**WORK TASK:** Look through the data for the string "addEventListener". Copy every line where it is found.

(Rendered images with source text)

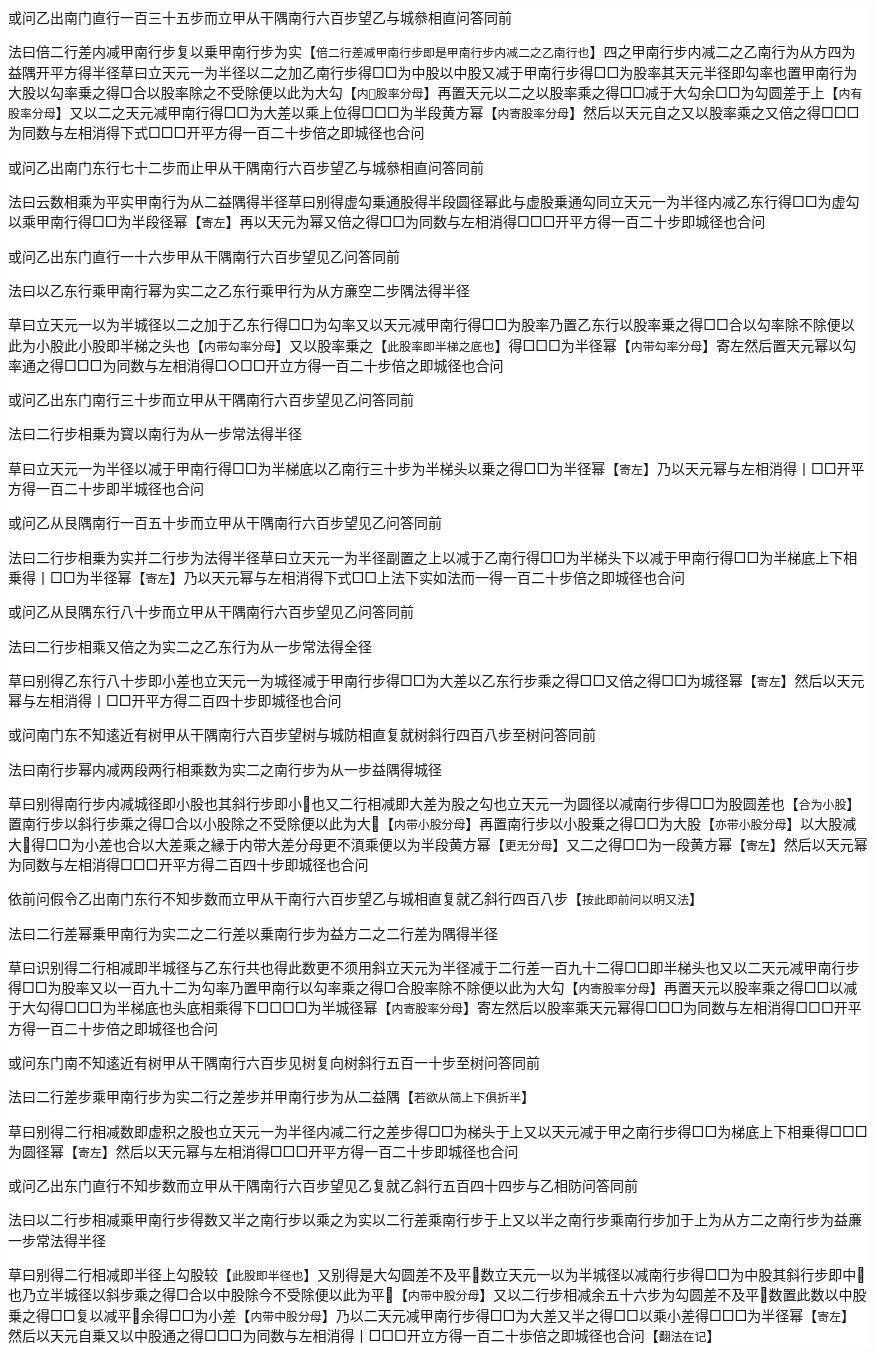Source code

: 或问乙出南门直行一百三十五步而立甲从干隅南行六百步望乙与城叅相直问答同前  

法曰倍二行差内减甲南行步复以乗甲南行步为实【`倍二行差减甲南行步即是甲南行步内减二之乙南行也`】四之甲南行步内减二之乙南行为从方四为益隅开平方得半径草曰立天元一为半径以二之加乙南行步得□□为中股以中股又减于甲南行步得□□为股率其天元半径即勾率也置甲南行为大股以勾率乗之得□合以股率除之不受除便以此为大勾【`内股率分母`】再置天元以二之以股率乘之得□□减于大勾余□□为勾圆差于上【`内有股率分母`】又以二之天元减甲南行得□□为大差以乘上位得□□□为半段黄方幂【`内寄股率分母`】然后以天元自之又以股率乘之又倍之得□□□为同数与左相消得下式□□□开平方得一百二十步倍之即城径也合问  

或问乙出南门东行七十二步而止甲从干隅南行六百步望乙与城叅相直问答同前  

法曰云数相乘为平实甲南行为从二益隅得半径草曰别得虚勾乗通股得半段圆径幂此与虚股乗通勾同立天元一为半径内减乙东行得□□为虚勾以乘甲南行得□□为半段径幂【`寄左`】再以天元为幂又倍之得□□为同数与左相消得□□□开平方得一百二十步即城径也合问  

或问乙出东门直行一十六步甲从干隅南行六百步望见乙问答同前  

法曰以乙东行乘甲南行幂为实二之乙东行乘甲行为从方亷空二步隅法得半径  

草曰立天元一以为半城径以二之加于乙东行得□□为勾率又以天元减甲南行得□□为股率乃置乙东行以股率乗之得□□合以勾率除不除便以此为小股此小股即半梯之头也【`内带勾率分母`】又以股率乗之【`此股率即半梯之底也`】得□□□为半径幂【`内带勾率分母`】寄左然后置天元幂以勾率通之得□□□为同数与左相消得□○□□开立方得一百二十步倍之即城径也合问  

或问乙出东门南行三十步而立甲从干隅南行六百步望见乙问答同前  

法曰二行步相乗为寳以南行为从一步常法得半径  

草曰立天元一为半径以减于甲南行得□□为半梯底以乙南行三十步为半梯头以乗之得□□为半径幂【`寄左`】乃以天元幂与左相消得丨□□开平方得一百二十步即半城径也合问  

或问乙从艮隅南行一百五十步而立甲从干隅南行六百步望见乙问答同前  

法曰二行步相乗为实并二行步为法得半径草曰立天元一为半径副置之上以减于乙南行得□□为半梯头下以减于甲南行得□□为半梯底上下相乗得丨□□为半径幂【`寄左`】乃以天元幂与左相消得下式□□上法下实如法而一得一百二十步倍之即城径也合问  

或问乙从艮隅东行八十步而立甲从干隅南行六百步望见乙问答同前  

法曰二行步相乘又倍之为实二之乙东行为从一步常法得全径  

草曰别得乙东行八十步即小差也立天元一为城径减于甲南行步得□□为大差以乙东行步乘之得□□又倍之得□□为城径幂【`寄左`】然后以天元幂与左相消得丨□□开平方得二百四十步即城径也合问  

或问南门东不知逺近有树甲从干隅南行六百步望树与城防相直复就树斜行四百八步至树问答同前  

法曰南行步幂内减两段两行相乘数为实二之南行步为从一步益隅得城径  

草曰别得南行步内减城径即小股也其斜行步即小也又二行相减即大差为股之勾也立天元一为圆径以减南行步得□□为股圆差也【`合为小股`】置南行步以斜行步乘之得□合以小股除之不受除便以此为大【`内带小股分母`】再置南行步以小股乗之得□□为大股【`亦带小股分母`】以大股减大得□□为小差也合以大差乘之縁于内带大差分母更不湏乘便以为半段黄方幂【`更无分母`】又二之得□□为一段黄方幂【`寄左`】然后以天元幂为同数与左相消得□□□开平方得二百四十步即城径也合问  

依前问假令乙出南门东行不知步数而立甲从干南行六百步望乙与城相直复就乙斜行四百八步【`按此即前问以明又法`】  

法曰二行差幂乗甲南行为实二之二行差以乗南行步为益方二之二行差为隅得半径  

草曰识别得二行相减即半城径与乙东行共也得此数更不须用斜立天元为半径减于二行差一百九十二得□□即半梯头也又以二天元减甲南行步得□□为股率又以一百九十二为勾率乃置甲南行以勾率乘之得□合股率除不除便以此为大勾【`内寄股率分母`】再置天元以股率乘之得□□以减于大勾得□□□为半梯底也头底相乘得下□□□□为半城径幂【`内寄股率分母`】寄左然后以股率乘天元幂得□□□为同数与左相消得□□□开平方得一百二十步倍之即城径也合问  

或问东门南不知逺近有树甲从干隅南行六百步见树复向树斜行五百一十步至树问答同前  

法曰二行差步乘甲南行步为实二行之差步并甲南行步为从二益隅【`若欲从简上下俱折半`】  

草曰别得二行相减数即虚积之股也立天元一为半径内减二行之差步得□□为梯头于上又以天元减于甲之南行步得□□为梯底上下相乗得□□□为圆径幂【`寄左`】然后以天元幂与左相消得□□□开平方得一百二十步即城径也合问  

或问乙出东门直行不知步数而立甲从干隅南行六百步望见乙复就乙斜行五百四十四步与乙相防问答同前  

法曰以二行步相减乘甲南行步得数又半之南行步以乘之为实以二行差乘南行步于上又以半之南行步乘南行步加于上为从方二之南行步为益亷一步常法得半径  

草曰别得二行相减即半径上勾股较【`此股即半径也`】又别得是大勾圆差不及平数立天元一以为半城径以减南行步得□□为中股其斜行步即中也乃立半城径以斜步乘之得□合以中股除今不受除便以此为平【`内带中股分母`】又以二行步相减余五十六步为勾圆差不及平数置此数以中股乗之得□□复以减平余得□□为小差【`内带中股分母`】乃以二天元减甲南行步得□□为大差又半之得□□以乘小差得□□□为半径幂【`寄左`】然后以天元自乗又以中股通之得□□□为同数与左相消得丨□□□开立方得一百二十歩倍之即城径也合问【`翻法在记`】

==

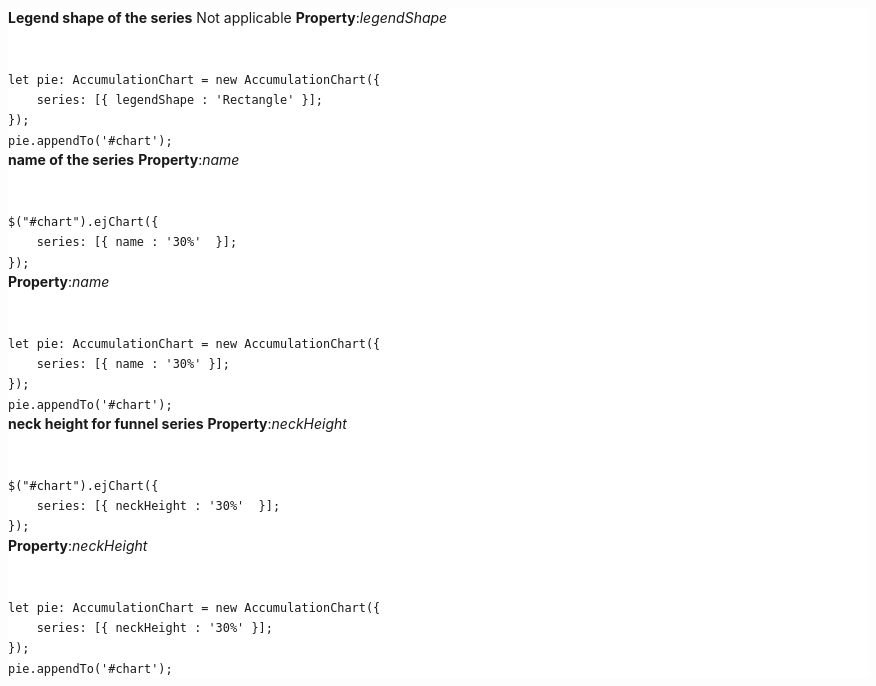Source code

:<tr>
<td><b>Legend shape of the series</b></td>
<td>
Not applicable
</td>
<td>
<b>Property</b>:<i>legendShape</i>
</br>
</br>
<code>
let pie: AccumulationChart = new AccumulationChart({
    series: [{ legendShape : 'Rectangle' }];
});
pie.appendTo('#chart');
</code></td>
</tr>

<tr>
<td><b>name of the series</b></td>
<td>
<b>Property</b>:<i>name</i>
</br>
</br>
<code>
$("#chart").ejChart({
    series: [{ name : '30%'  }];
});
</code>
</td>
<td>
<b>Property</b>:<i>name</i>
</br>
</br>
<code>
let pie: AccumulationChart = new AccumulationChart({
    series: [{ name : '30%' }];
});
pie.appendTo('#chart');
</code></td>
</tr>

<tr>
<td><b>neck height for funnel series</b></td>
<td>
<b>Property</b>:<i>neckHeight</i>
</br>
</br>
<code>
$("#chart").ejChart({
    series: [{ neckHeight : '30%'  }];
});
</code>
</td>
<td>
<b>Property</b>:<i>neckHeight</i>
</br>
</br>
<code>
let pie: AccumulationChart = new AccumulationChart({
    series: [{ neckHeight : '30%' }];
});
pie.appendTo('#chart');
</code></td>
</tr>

...

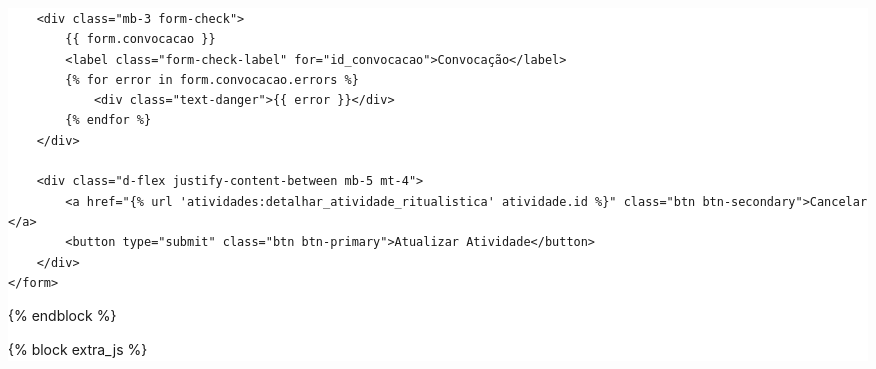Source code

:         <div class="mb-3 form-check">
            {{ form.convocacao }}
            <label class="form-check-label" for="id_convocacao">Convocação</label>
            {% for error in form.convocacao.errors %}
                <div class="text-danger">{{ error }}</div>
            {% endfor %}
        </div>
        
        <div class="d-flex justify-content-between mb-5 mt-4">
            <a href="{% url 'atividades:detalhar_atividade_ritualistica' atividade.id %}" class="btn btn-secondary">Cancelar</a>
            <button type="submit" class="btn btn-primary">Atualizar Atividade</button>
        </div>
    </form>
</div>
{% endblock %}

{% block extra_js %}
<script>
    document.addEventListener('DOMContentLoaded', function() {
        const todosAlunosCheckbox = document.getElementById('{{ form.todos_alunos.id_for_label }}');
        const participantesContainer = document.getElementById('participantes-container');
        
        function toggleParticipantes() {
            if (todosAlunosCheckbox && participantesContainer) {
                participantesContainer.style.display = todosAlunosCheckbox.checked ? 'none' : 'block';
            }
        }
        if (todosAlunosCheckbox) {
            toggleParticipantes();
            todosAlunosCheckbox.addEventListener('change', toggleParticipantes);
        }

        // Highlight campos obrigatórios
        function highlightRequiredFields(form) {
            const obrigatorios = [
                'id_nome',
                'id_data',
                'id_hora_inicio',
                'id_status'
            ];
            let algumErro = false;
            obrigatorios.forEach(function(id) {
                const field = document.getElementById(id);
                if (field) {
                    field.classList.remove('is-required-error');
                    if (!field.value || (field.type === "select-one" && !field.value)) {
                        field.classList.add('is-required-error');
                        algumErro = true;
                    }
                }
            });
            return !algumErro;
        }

**EXERCISE OUTPUT:**
    document.addEventListener('DOMContentLoaded', function() {
            todosAlunosCheckbox.addEventListener('change', toggleParticipantes);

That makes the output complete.